Temat: Napisz opowiadanie z opisem uczuć wewnętrznych o dniu, w którym piszesz egzamin gimnazjalny.

Słońce tego dnia świeciło niezwykle mocno. W powietrzu unosił się zapach kwitnących bzów, a ptaki właśnie rozpoczynały swój koncert, ale nawet wspaniała pogoda nie była w stanie mnie uspokoić. W głowie huczało mi od nadmiaru myśli, ciągle miałam wrażenie, że czegoś zapomniałam. Dobrze wiedziałam, że od tego jak napiszę ten egzamin zależy to, czy dostanę się do wymarzonego liceum.
Z rozmyślań wyrwał mnie głos mamy:
- Śniadanie gotowe!
Wiedziałam, że nic nie przejdzie mi przez gardło, ale po artykule ze wczorajszej Gazety Wyborczej na temat pozytywnego wpływu śniadania na pracę umysłu, sięgnęłam po jedną z kanapek.

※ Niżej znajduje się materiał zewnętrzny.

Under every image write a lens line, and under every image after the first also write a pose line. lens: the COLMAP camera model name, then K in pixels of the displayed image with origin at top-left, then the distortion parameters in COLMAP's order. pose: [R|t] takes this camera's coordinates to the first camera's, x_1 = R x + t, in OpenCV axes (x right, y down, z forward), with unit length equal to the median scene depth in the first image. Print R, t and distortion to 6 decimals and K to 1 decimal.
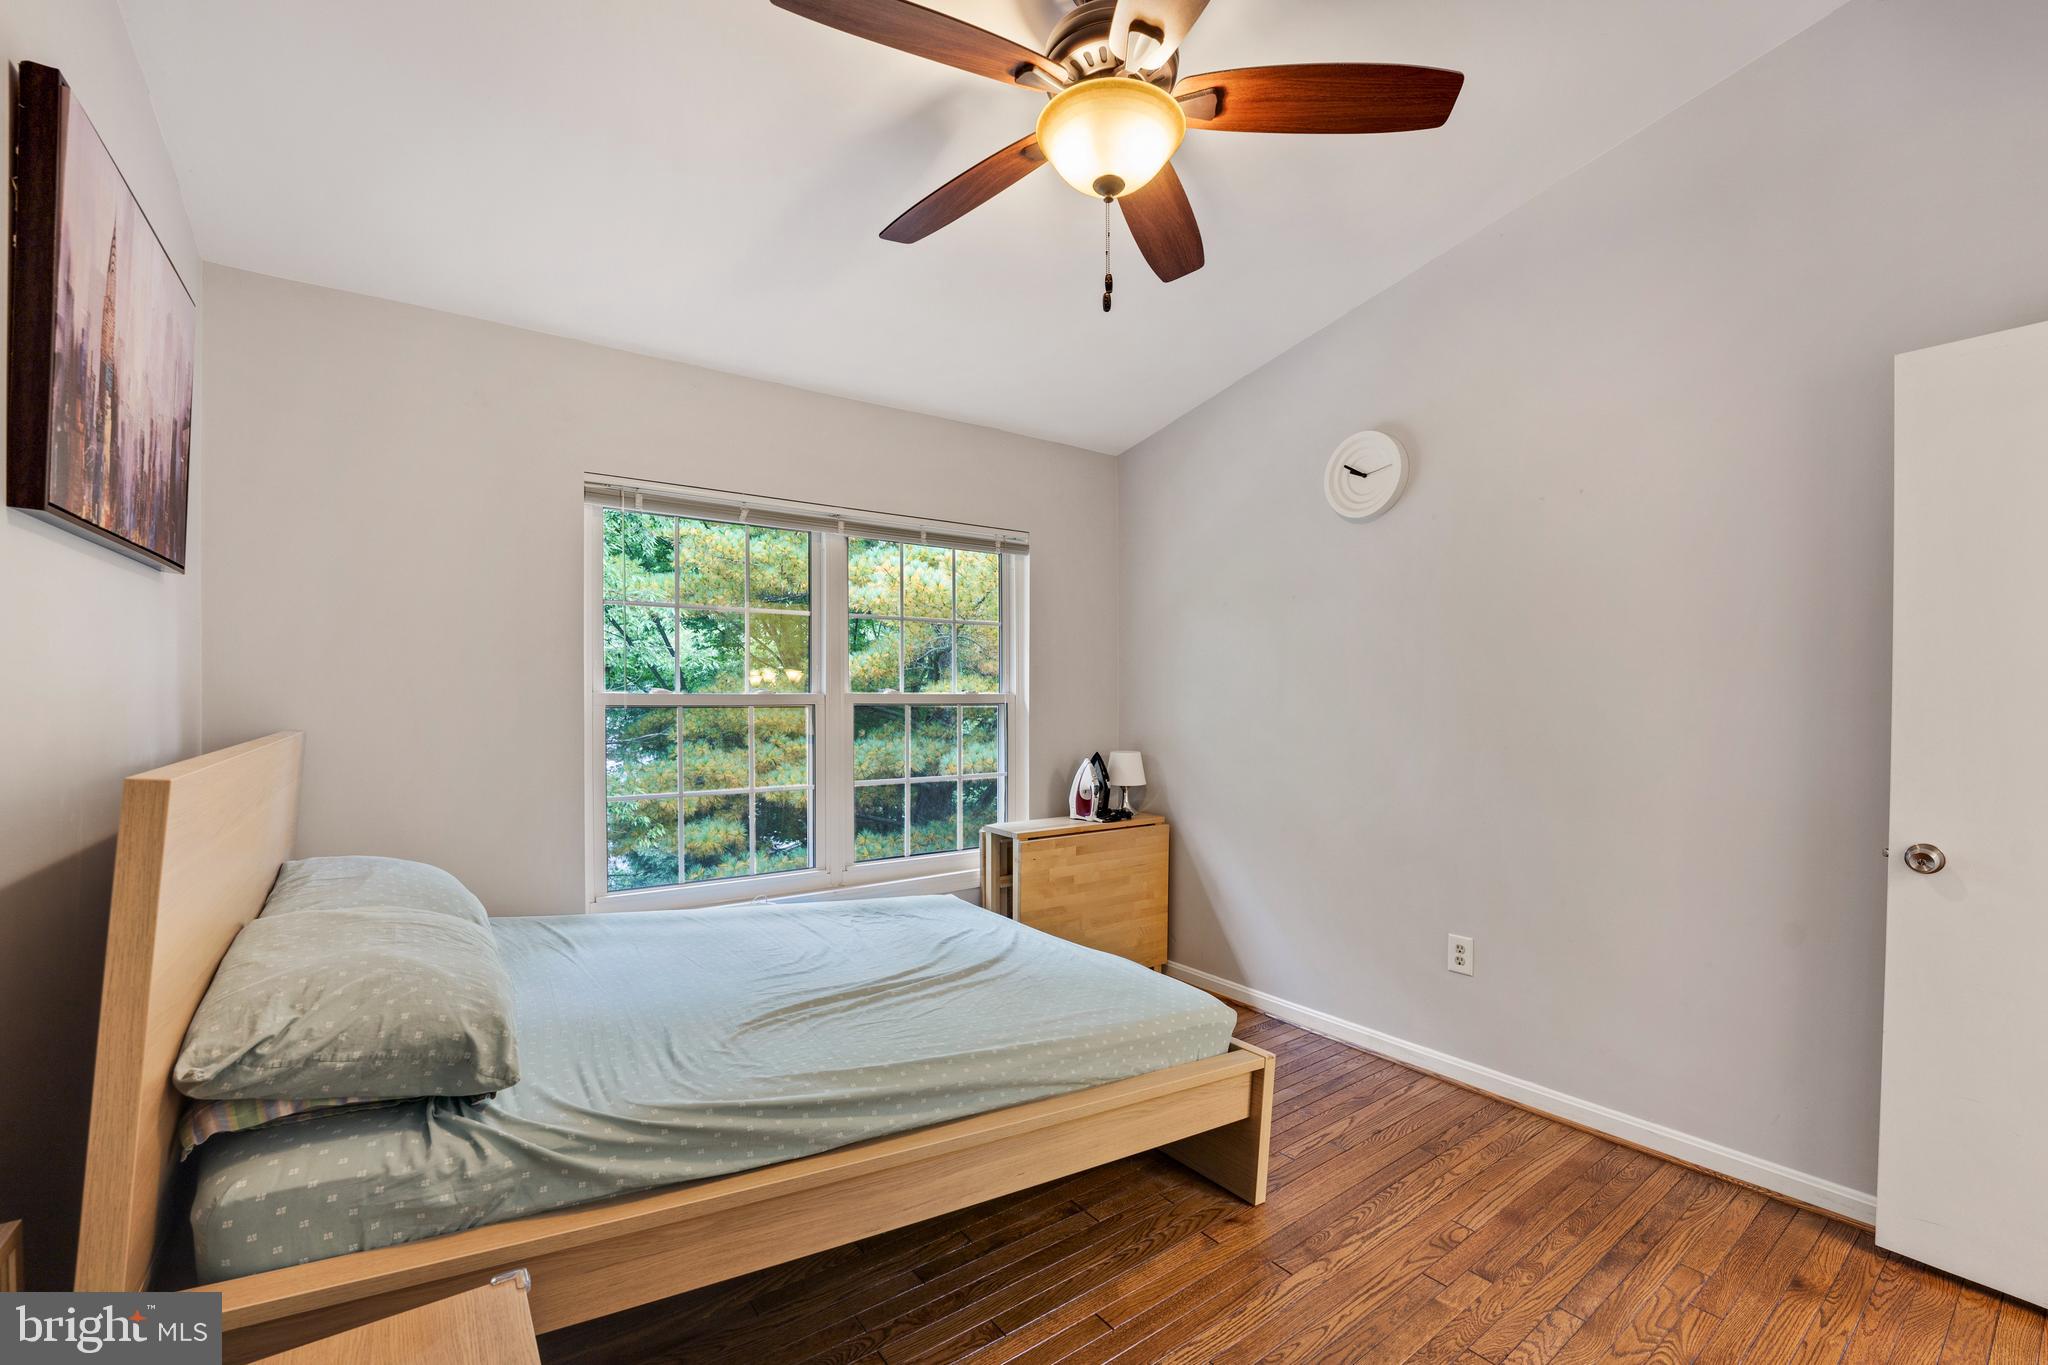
lens RADIAL K [[844.7, 0, 1029.1], [0, 844.7, 696.3], [0, 0, 1]] dist [-0.016574, 0.000406]
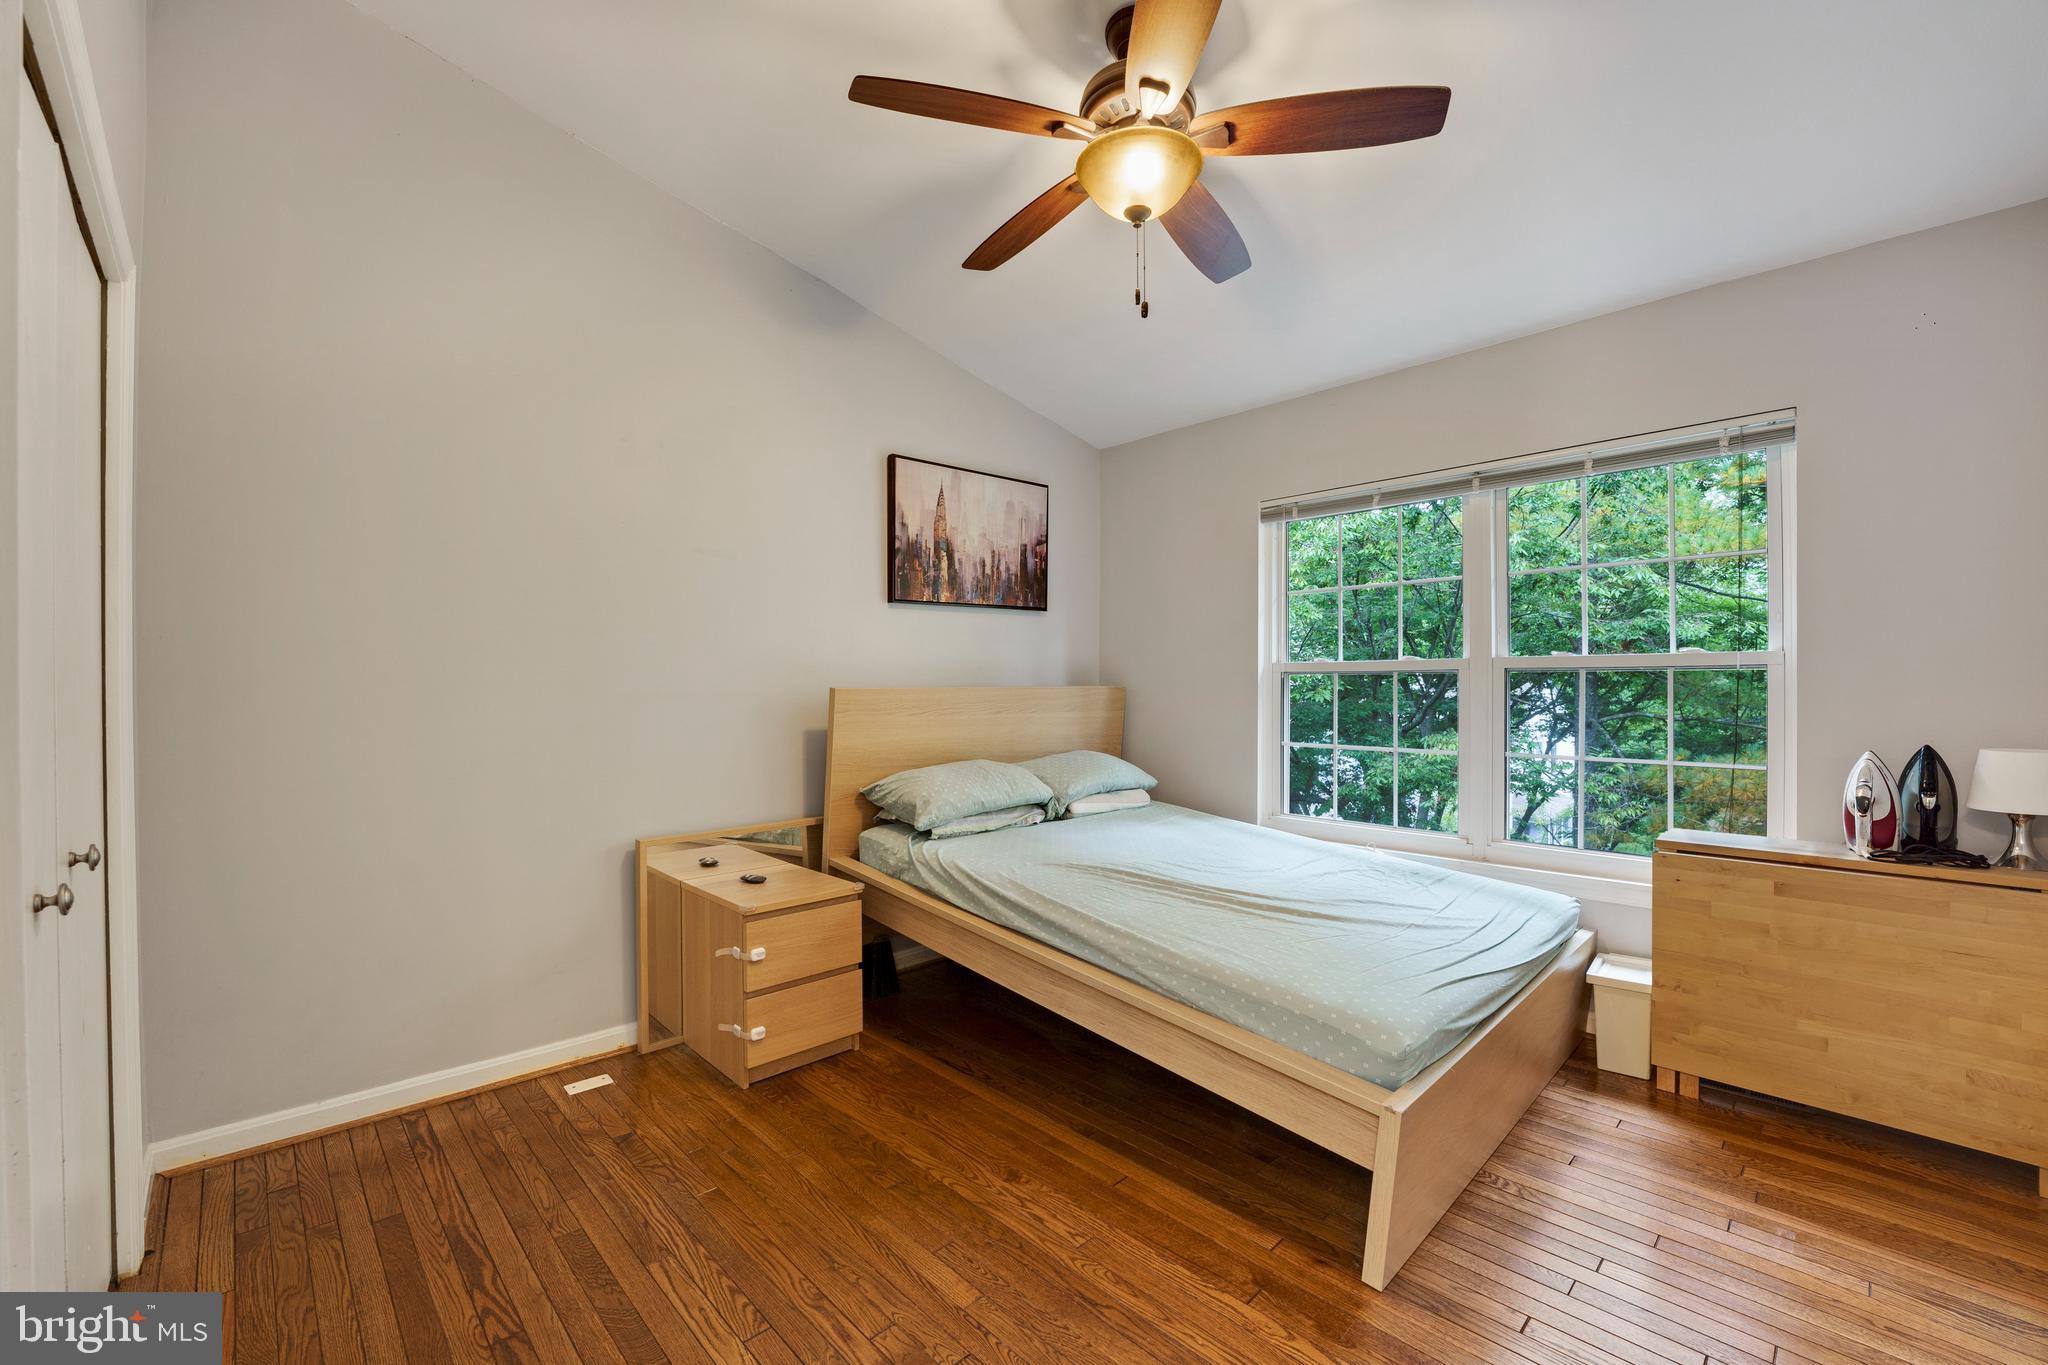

Chwiejnym krokiem zeszłam ze schodów. Na wszelki wypadek sprawdziłam jeszcze raz, czy wzięłam dokumenty. Wolałam nie powtarzać sytuacji sprzed trzech lat, kiedy to musiałam zawracać się w połowie drogi na test szóstoklasisty, ponieważ zapomniałam legitymacji.
Weszłam do szkoły z bijącym sercem. Wydawało mi się, że każdy widzi moje trzęsące się ręce. Od razu udałam się pod salę gimnastyczną, w której odbyć się miały egzaminy. Co chwilę spoglądałam na zegarek. Minuty płynęły nieubłagalnie. Wkrótce pojawiła się Beata - moja najlepsza przyjaciółka. Wcale nie wyglądała lepiej niż ja, wręcz przeciwnie sprawiała wrażenie osoby bojącej się własnego cienia.
Punktulnie o godzinie 9:00 rozpoczeliśmy pisanie testu. Mój wzrok powędrował w kierunku zadania pisemnego: "Napisz opowiadanie z opisem przeżyć wewnętrznych". Kamień spadł mi z serca. Wiele razy ćwiczyłam tę formę wypowiedzi, dlatego bez wachania chwyciłam długopis i zaczęłam pisać.
Wyszłam z sali z dużo lepszy nastrojem. Można powiedzieć, że skakałam z radości! Egzamin okazał się banalnie prosty. Pomimo tego, że jutro czeka mnie sprawdzian matematyczno-przyrodniczy, jestem dobrej myśli.